As the new millennium progressed, governments and non-governmental organizations (NGOs) around the world implemented electronic procurement systems, hoping to reap their widely touted benefits. Corporate giants soon followed suit. As expected, e-procurement systems proved to be more efficient and economical than their paper-based predecessors. But a nagging truth remained: anyone entrusted with e-procurement responsibilities still might be able to commit fraud and get away with it. It was only a matter of time before someone would try.

In 2014, a group of fraudsters did, and were caught. Late last year, prosecutors in Mumbai, the Indian megacity formerly known as Bombay, indicted more than 20 senior and mid-level civil service employees of the Brahminmumbai Municipal Corporation (BMC) for rigging bids in an e-procurement system designed to reduce fraud and expenses. Their take? $318 million in kickbacks, according to charges filed against them in the still pending case.

While court documents aren't publicly available, media accounts indicate that the primary question isn't whether the fraud took place, but rather how many dozens of bureaucrats with prohibited conflicts of interest took part in it. (See FIR lodged against 22 BMC staffers in e-tender scam, by Ahmed Ali, The Times of India, Nov. 20, 2014.) Thus, the BMC case effectively dashed any hope that technology, by itself, can adequately mitigate the enduring problem posed by betrayal of trust.

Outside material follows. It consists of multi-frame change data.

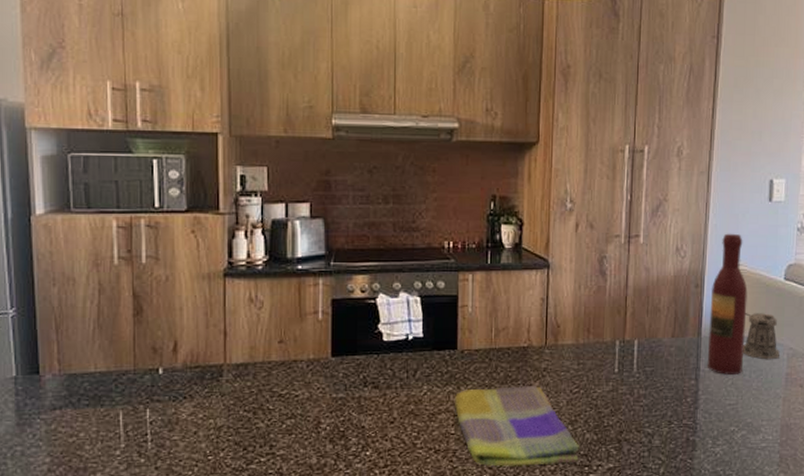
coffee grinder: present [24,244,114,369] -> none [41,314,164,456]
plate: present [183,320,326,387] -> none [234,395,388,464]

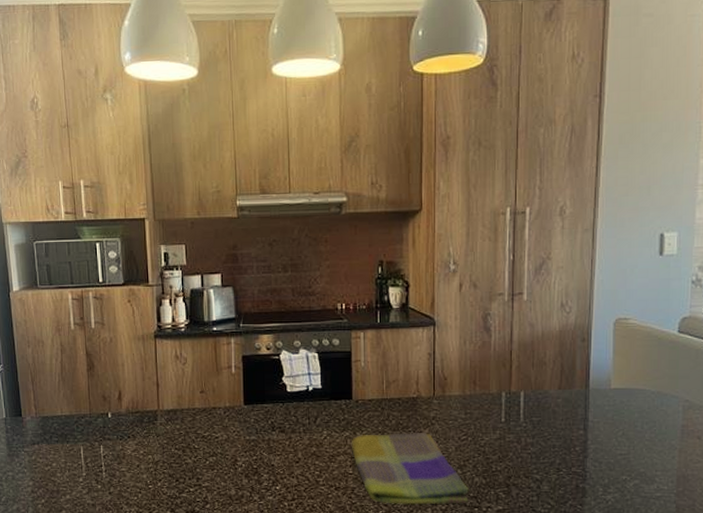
wine bottle: present [707,233,748,375] -> none [596,288,638,425]
pepper shaker: present [743,313,780,360] -> none [634,366,674,412]

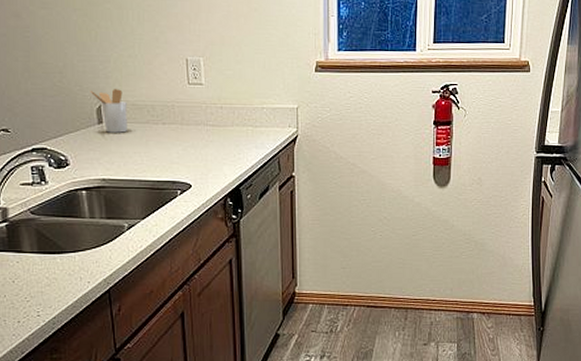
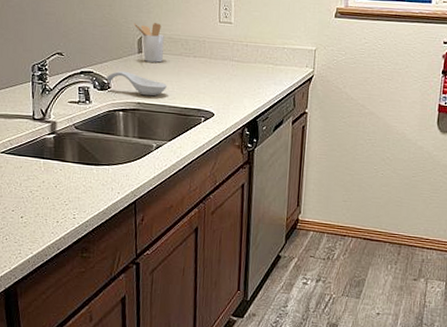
spoon rest: none [60,145,136,171] -> present [104,70,168,96]

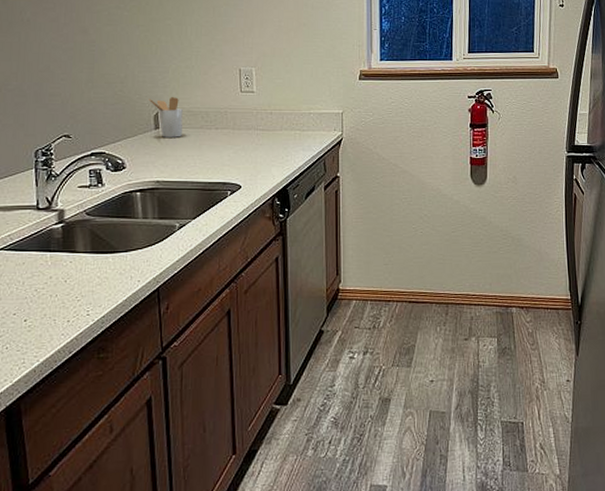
spoon rest: present [104,70,168,96] -> none [117,149,189,173]

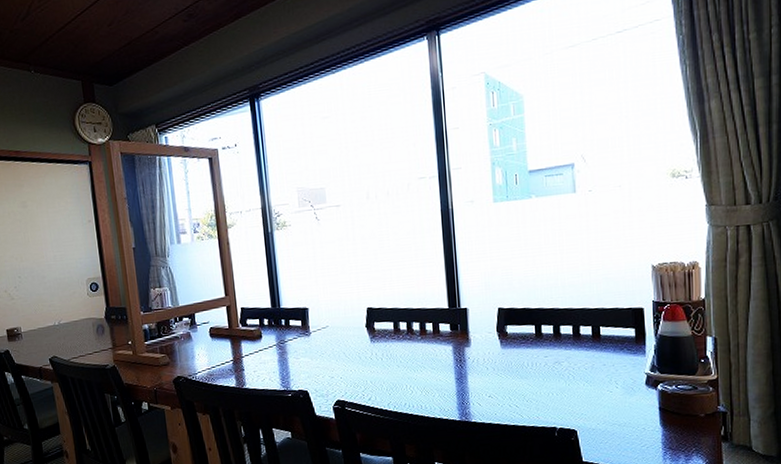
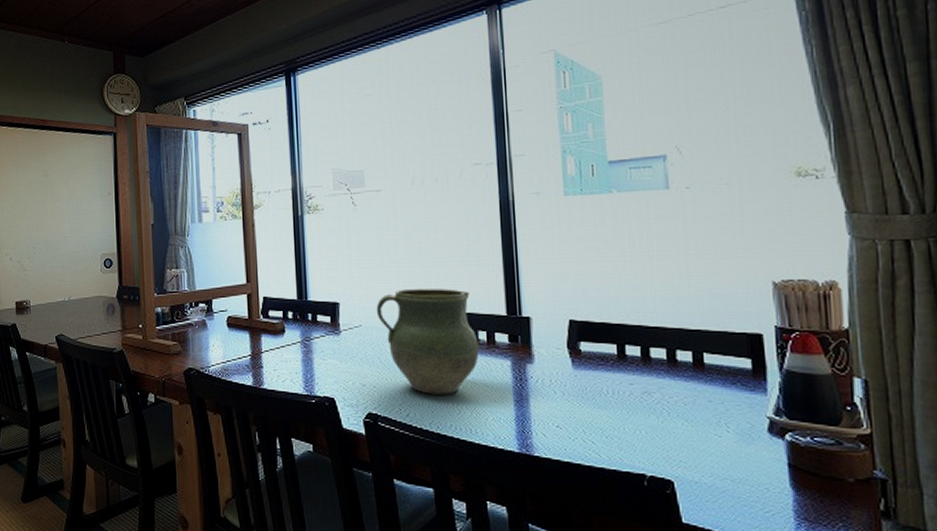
ceramic jug: none [340,289,427,380] -> present [376,289,479,395]

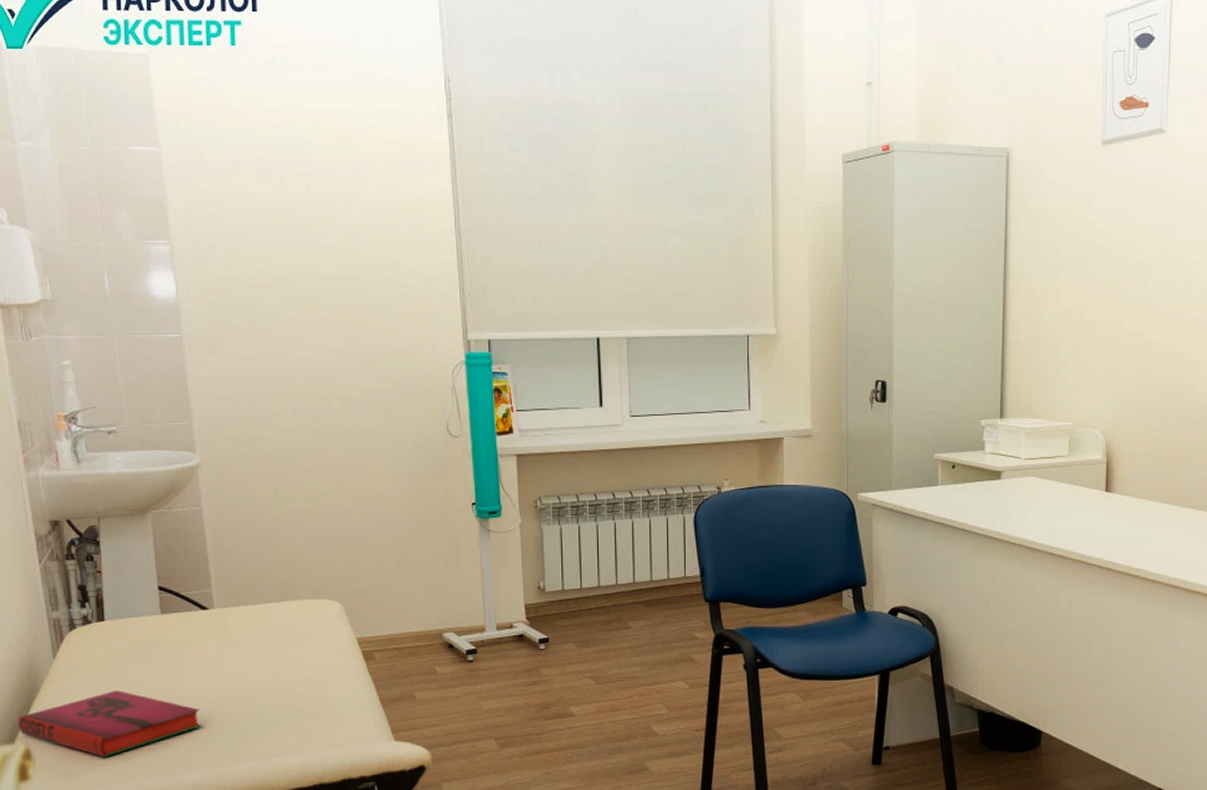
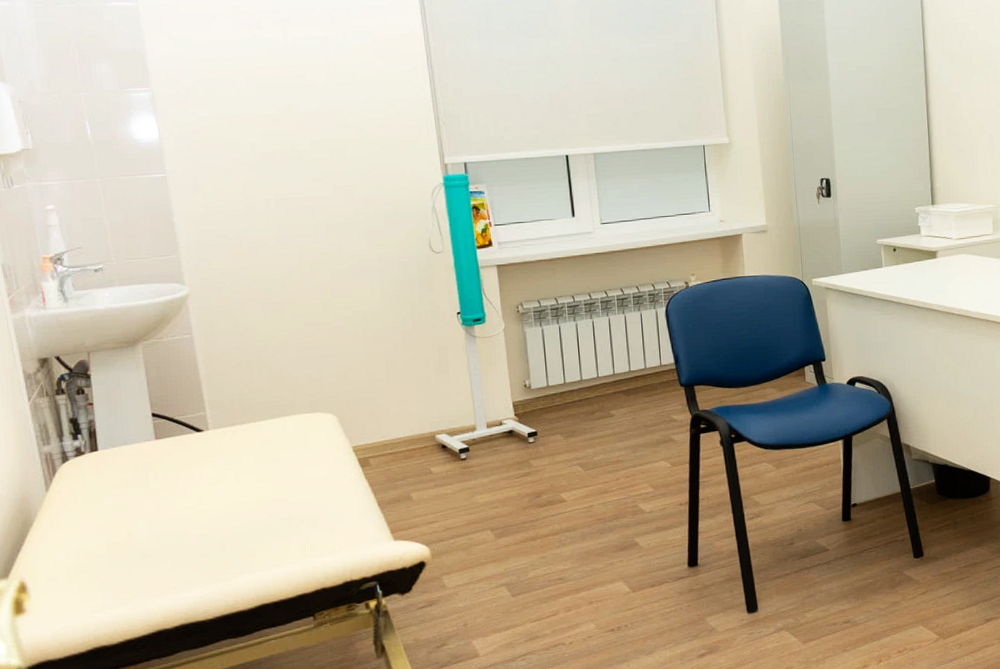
hardback book: present [17,690,201,758] -> none [11,517,201,584]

Zack has been watching the case with interest. "On several occasions the fraudsters at BMC opened its e-procurement system in the middle of the night for bids on open contracts — but only by favored vendors they conspired with," he says.

This effectively prevented legitimate vendors from bidding; they hadn't been able to access the system during normal business hours. BMC now ensures that its system is open for bidding only during normal business hours, and that bidding on open contracts is available to all interested parties.